In April 2017, Spence’s land use attorney filed an application with the BSA, and the project received advisory approval from Community Board 8. During the BSA’s November public hearing for the project, Kallos testified in-person to support granting the special permit and variance. In April 2018, the BSA approved Spence’s application.
The project broke ground in September 2018 and was completed last year. Two members of its design team—the ultra-elite Rogers Partners and Nelson Byrd Woltz—won the 2022 design award of the American Institute of Architects for their work on the magnificent 65,000 square foot building. As this school year started, new head of school Felicia Wilks hailed the final Spence–DOE agreement, saying that opening the facility’s doors to P.S. 151 and P.S. 527 students demonstrates “an essential part” of Spence’s mission and membership in the Yorkville community.
By all accounts, Brizendine, Wilks, and Spence’s board expressed extraordinary generosity and genuine goodwill for the area’s students and institutions. Still, the highly unusual nature of the public-private arrangement raises questions of why education officials and elected leaders took so long to obtain gym facilities for the area’s public school students, and then only agreed to a deal that required those students to wait years longer.
After all, the DOE’s five-year capital budget amounts to some $20 billion, separate from its $38 billion annual general budget. Both mushroomed during the de Blasio administration. Even if building new school gyms proved tough, nearby public-facing institutions, such as the 92nd Street Y, might have provided facilities.
While Kallos’s support was not legally necessary to secure the special permit and variance, it certainly didn’t hurt. Public opposition sometimes helps derail BSA approval. A thumbs-down from Kallos might have threatened Spence’s ability to proceed, especially given his ranking position on the BSA’s oversight committee. Left unknown is whether the school would have been so generous if it procured the 103rd Street property that would have allowed it to build as-of-right. Also unclear is whether Spence must continue to provide access to the public schools, even if its own need for the gym changes.
Regardless, the episode provides yet another lesson in how New York City’s convoluted zoning code produces bizarre outcomes. Rezonings already face steep hurdles: either a discretionary action—subject to the local councilmember’s veto—or a prolonged application to the BSA for an “administrative” permit or variance. The Spence–DOE deal now raises the specter of yet more, potentially expecting private institutions to provide some public access in order to proceed with a project, thereby eroding their private nature—and with it, the freedom of association.

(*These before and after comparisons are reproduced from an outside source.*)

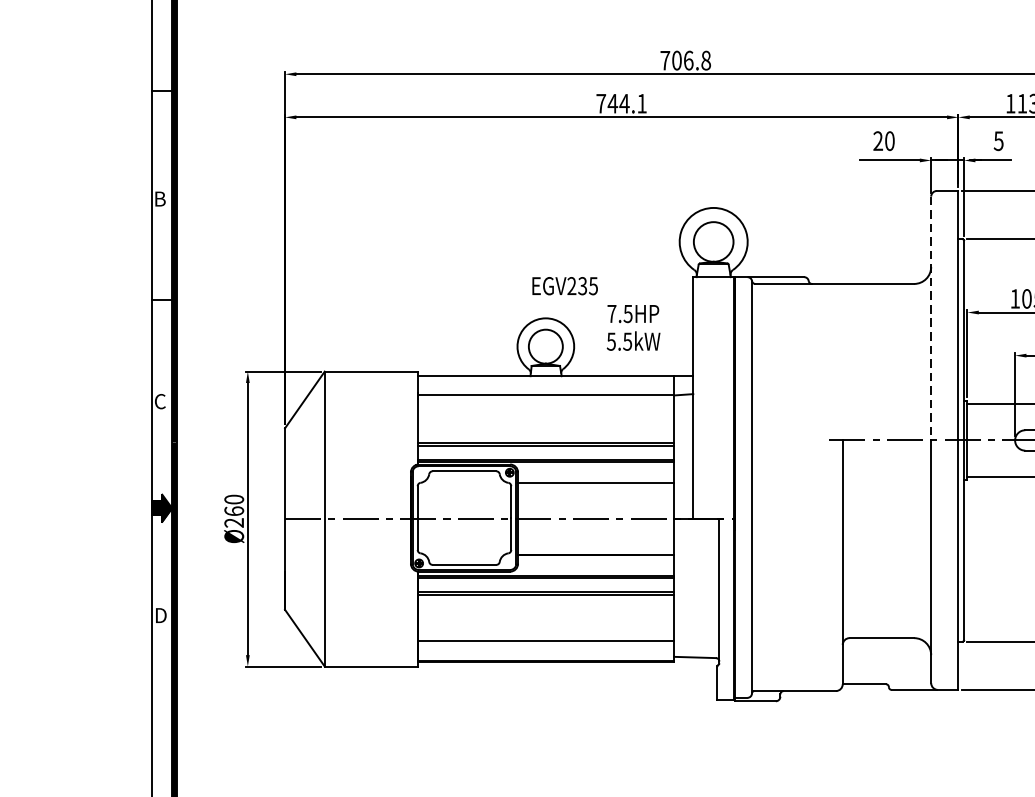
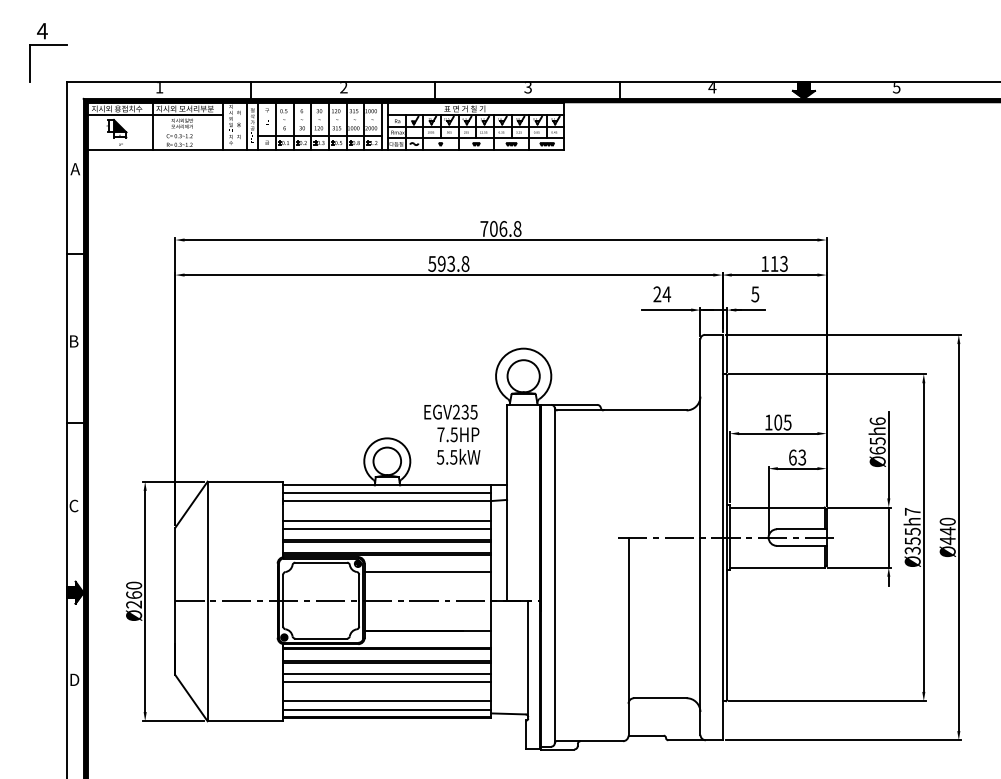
text: (621, 103) -> (448, 263), 744.1 -> 593.8
text: (889, 141) -> (666, 294), 20 -> 24
text: (564, 285) -> (450, 411), moved
line: (931, 319) -> (700, 439), dashed -> solid
line: (546, 384) -> (387, 492), added
line: (546, 420) -> (387, 521), added
line: (546, 429) -> (387, 528), added
line: (546, 608) -> (387, 674), added
line: (546, 617) -> (387, 681), added
line: (546, 653) -> (387, 710), added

One undercurrent running through this story is that elite private institutions may find it harder to justify expansions on their own terms—even if they create new jobs, invest $100 million in the area, or hire leading local designers to construct an award-winning space. Part of the reason parents send their children to Spence is for access to the very best facilities, something obtained uniquely through enrollment. Those same parents come from the population that pays the lion’s share of city income and real estate transfer taxes, which fund a budget ostensibly aimed at providing adequate public goods.
On the surface, it seems unfair that students from wealthy families can enjoy the finest athletic amenities, while public school kids use converted auditoriums and classrooms as gyms. But in a progressive city with a huge education budget, public schools should not need to rely on the beneficence of organizations like the Spence School.